The finding, published today in the journal Science, may help astronomers discover if Einstein was right in his fundamental prediction of how black holes warp space and time, said UCLA physicist Andrea Ghez, leader of the discovery team.

The star, known as S0-102, orbits the black hole in 11.5 years, a relative sprint that allows astronomers to study an entire orbit for perturbations that offer clues to the black hole’s structure.

Before this discovery, astronomers knew of only one star near the black hole with a very short orbit: S0-2,  which completes a circuit in 16 years. Both are in the constellation Sagittarius.

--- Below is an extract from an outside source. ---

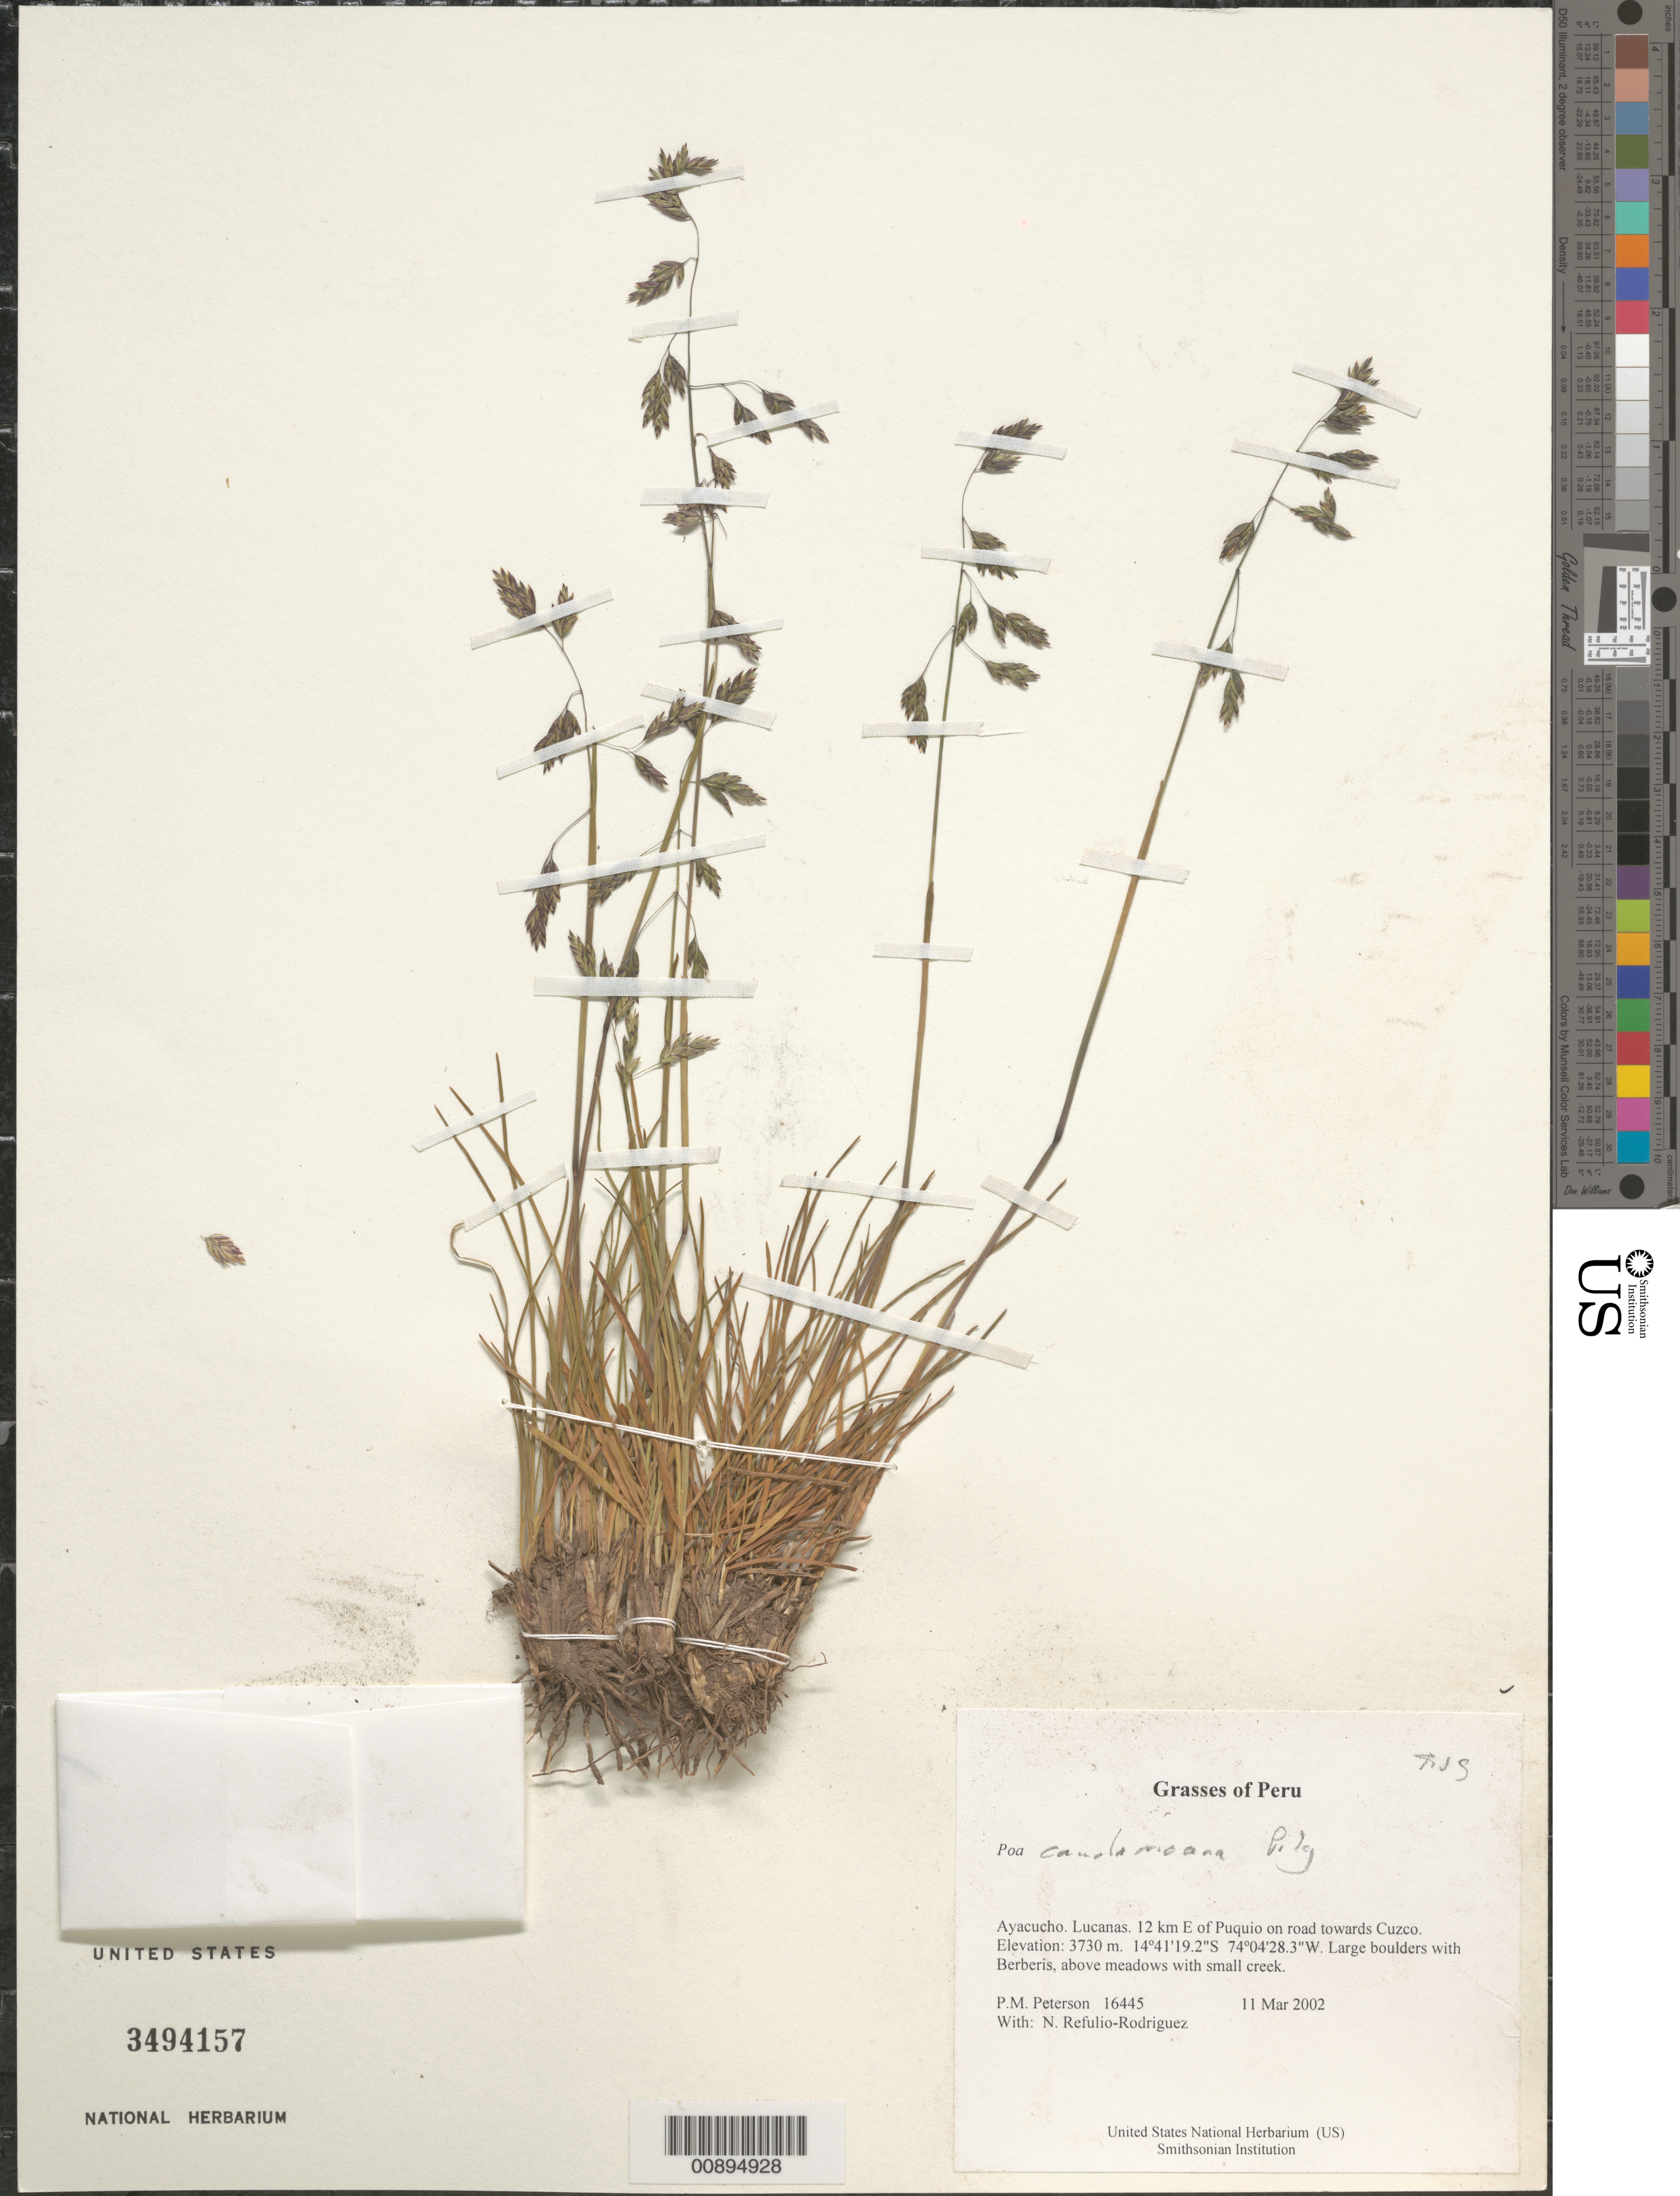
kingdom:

“I’m extremely pleased to find two stars that orbit our galaxy’s supermassive black hole in much less than a human lifetime,” Ghez said in a statement. “It is the tango of S0-102 and S0-2 that will reveal the true geometry of space and time near a black hole for the first time.”

She has been studying 3,000 stars that orbit the black hole, most of which have orbits of 60 years or longer.

S0-102 has the shortest known orbit.

“The pivotal research by Ghez’s UCLA group using the Keck Observatory has evolved from proving that a supermassive black hole exists in the center of our galaxy to testing the very fundamentals of physics,” said Taft Armandroff, director of the Keck Observatory. “This is truly an exciting time in astronomy.”

Black holes form out of the collapse of matter to such high density that not even light can escape their gravitational pull. They cannot be seen, but their influence on nearby stars is visible and provides a signature, said Ghez.

Leo Meyer, a researcher on Ghez’s team and lead author of the study, said, “Today, Einstein is in every iPhone, because the GPS system would not work without his theory. What we want to find out is, would your phone also work so close to a black hole? The newly discovered star puts us in a position to answer that question in the future.”